Composed by Zico, Pop Time, and Dem Jointz, the song features rapid melody changes to focus on each Super Junior member's distinct sounds with some funk and synth-pop rhythm. It was composed in the key of G major with the tempo of 100 beats per minute.

The lyrics were solely penned by Zico himself. The lyrics narrate Super Junior's showmanship and their youth appeal despite the members' age were already above 30 at that point.

==Critical reception==
Tamar Herman from Billboard gave the song a positive review describing it as "modern" and praised the lyrics of the song as it shows the group is still relatively young and full of potential.

CNN Indonesia also gave the song a positive review because it evokes a sense of fun from the listeners. They also praised the song's fair line distribution among each member.

==Commercial performance==
The song debuted and peaked at number 188 on Gaon Digital Chart for the week of January 26–February 1, 2020. On the K-pop Hot 100 chart, the song entered and peaked number 93 where it spent a week on the chart.

In the United States' World Digital Song Sales chart, the song entered and peaked at number 14, where it spent two weeks on the chart.

==Music video==
The music video for "2YA2YAO!" was released on January 28, 2020. The music video was described as "dark" and "dramatic", as the members faced the camera. The colors blue and red dominated the music video. An Indonesian news site VOI.id also described how the members looked charming and their looks befitting of hip-hop music.

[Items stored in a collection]
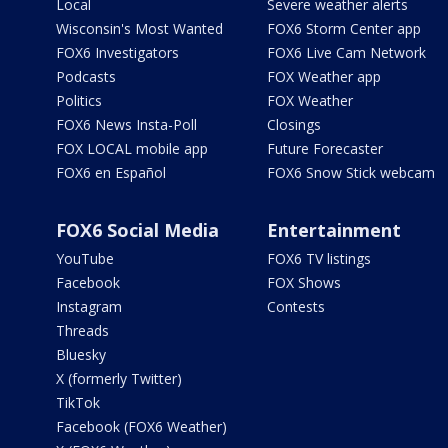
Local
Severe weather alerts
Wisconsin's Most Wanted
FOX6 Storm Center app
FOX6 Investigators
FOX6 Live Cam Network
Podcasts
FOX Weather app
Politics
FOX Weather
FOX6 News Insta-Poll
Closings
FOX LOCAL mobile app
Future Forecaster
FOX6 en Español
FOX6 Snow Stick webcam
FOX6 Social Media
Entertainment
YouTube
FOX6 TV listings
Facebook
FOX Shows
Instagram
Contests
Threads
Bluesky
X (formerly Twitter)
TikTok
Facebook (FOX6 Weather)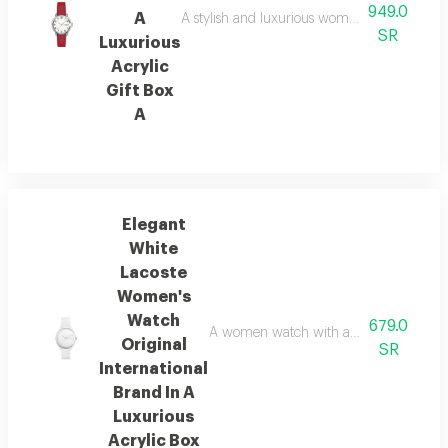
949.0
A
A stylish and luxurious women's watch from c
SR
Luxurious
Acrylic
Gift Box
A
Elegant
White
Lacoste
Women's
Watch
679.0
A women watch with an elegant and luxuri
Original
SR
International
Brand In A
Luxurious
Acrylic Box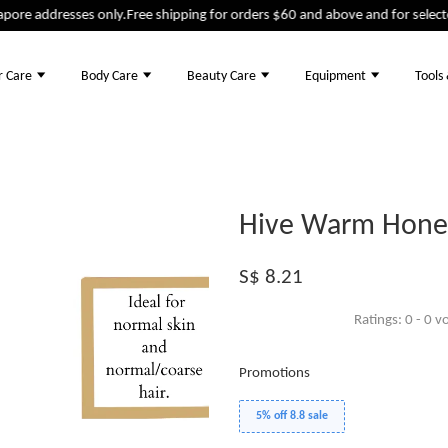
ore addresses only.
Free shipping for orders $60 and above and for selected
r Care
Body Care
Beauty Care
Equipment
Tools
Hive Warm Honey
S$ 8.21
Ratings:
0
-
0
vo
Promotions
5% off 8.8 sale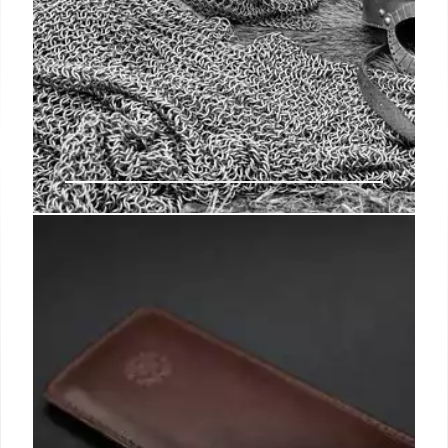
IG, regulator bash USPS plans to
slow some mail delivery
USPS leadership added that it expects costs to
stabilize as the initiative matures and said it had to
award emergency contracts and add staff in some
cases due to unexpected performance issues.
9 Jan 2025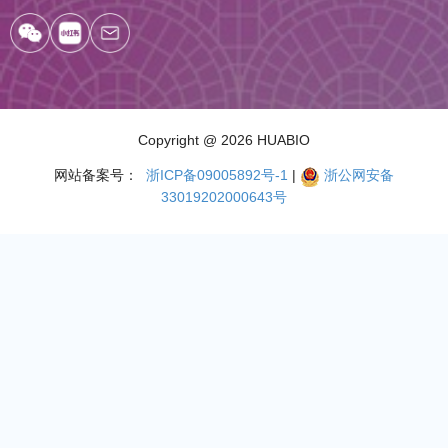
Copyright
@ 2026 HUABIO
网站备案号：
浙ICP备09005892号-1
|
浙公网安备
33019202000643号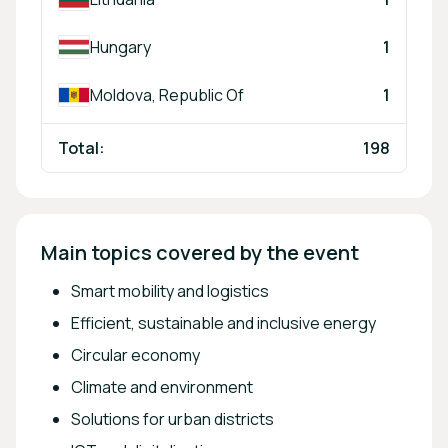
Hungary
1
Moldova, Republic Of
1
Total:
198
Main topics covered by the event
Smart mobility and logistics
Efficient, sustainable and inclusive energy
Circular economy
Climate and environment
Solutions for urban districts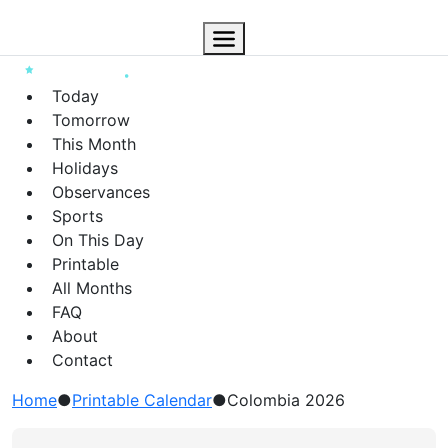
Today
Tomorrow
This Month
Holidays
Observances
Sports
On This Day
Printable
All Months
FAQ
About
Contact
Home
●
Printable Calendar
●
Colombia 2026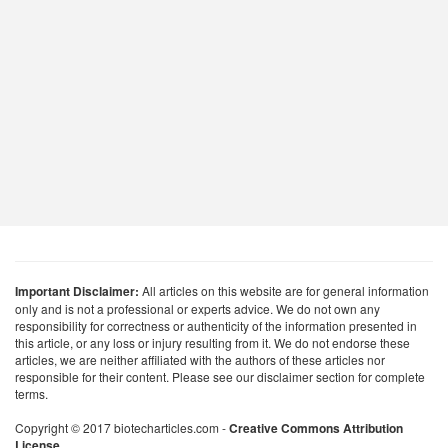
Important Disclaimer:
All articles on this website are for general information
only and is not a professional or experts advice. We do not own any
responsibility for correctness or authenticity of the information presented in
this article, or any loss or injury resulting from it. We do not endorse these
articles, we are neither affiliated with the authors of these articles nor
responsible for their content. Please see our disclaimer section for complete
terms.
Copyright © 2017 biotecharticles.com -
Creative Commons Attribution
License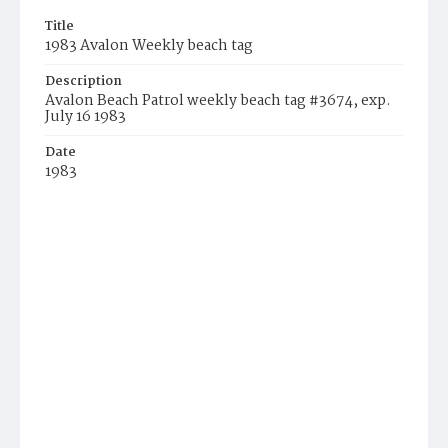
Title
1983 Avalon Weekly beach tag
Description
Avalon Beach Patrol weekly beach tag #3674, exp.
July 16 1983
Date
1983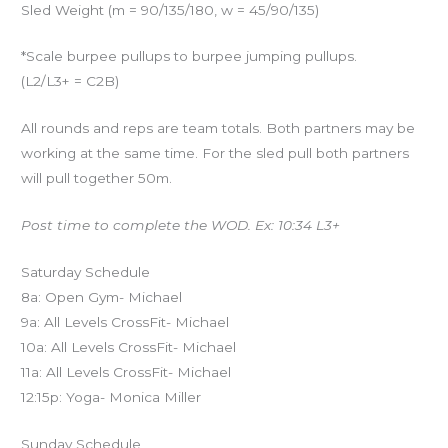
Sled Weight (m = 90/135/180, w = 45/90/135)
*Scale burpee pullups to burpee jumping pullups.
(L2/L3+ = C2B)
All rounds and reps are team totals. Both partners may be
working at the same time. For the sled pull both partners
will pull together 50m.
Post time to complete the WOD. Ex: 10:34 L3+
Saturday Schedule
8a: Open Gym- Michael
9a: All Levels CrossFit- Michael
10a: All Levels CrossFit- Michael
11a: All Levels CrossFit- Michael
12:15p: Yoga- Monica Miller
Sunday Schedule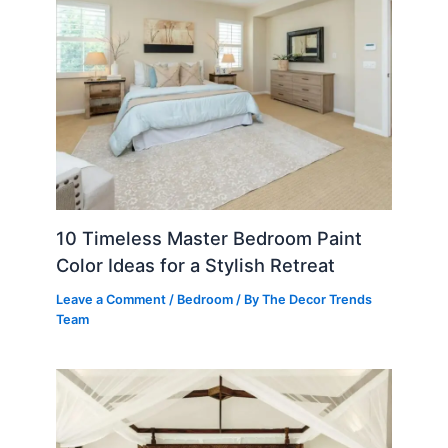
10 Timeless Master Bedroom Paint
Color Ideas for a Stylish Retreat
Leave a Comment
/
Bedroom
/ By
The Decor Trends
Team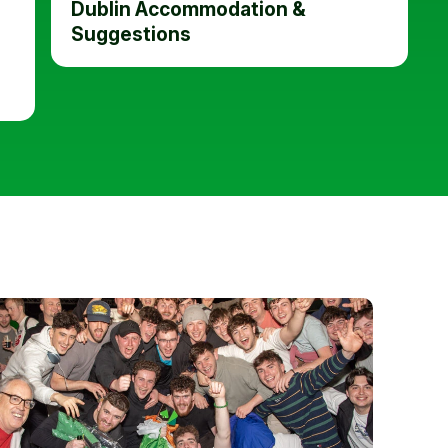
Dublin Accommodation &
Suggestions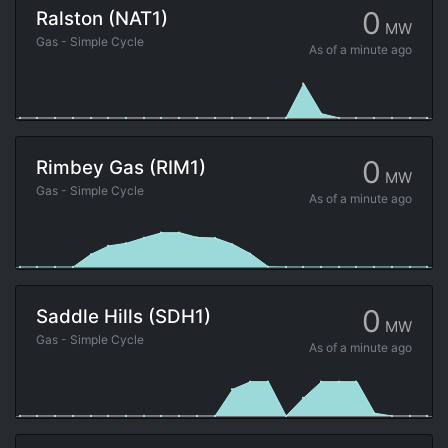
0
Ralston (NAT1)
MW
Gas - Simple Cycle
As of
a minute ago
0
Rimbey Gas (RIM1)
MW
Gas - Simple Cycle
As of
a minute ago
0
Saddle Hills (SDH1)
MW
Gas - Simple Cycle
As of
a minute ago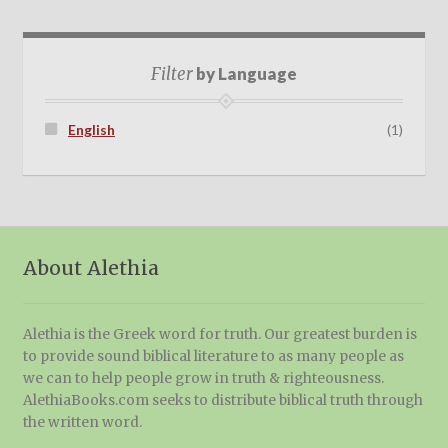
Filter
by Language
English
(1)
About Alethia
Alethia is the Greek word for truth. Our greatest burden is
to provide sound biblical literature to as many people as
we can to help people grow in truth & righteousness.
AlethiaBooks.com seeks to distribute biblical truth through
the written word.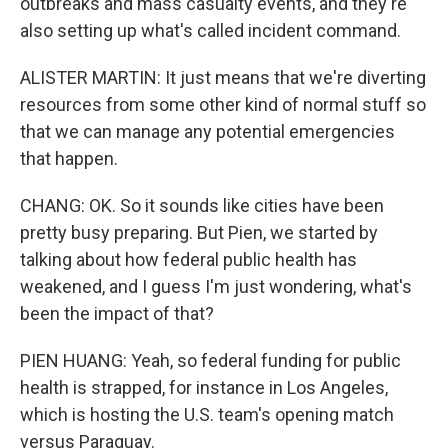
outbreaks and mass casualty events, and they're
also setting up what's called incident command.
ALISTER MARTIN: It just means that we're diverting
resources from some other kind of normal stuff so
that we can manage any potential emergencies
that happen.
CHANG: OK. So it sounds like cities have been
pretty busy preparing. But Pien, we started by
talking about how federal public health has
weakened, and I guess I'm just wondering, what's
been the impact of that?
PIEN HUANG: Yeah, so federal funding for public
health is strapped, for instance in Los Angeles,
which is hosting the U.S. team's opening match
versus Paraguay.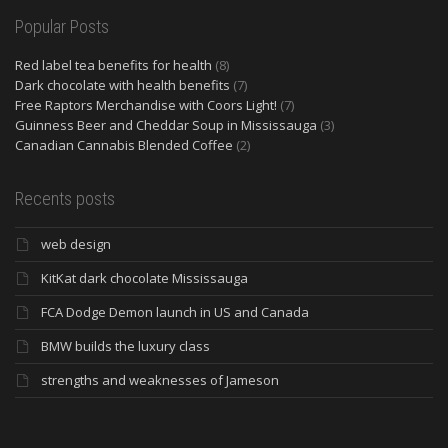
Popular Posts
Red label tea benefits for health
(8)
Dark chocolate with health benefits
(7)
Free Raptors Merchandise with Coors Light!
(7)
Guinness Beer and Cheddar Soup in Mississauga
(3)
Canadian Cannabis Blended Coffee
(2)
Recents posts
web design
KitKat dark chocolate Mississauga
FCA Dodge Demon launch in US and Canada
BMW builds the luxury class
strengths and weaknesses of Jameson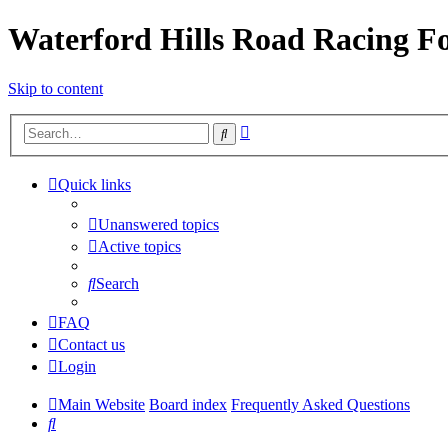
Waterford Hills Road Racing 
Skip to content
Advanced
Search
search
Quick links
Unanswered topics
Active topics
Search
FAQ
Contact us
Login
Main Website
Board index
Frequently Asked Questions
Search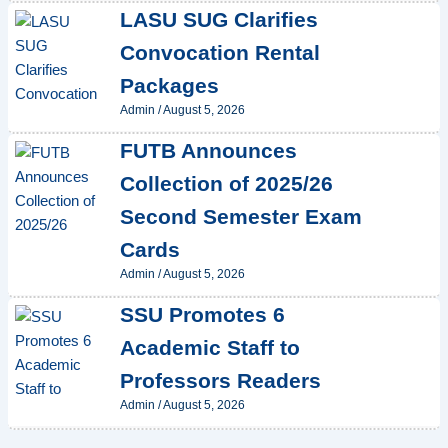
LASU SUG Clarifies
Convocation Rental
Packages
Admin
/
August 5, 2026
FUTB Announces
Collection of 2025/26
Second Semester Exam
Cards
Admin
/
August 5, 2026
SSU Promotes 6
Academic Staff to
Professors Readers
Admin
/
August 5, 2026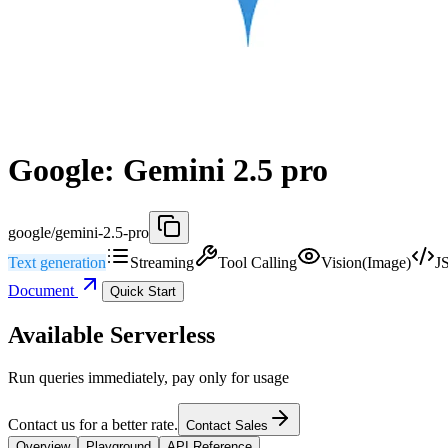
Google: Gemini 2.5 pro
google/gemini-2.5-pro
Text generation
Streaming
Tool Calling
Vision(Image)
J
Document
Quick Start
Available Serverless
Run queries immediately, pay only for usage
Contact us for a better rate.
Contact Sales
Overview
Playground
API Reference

## Task brief:
Write the next part of the article on Super Junior's song "2YA2YAO!", starting right after its last sentence.

## Task response:
==Promotion and live performances==
The song was originally planned to be promoted live alongside the repackaged album with a studio audience at the group's "Super Junior The Stage" event on January 28, 2020, which eventually would be recorded behind closed doors owing to the COVID-19 concerns in South Korea.

The song was performed live for the first time at KBS World's Music Bank on January 31. That same evening, the song was performed virtually as part of the Beyond the Super Show setlist. The song would appear in the group's Super Show 9: Road concert setlist from 2022 to 2023.

==Credits and personnel==
Credits adapted from the album's liner notes.

Studio
- In Grid Studio – recording, digital editing
- SM Lvyin Studio – engineered for mix
- Klang Studio – mixing
- The Mastering Palace – mastering

Personnel

- Label SJ – executive producer
- SM Entertainment – executive supervisor
- Lee Soo-man – producer
- Tak Young-jun – production director
- Yoo Young-jin – music and sound supervisor
- Super Junior – vocals
- Zico – producer, lyrics, composition, arrangement, background vocals, vocal directing
- Dem Jointz – producer, composition, arrangement
- Pop Time – composition, arrangement
- Dvwn – background vocals
- Babylon – background vocals
- Jeong Eun-kyung – recording, digital editing
- Kim Ji-hyun – recording
- Lee Ji-hong – engineered for mix
- Koo Jong-pil – mixing
- Dave Kutch – mastering

==Charts==
===Weekly charts===

Chart performance for "2YA2YAO!"
| Chart (2020) | Peak position |
|---|---|
| South Korea (Gaon) | 188 |
| South Korea (Billboard) | 93 |
| US World Digital Song Sales (Billboard) | 14 |

==Release history==

Release history for "2YA2YAO!"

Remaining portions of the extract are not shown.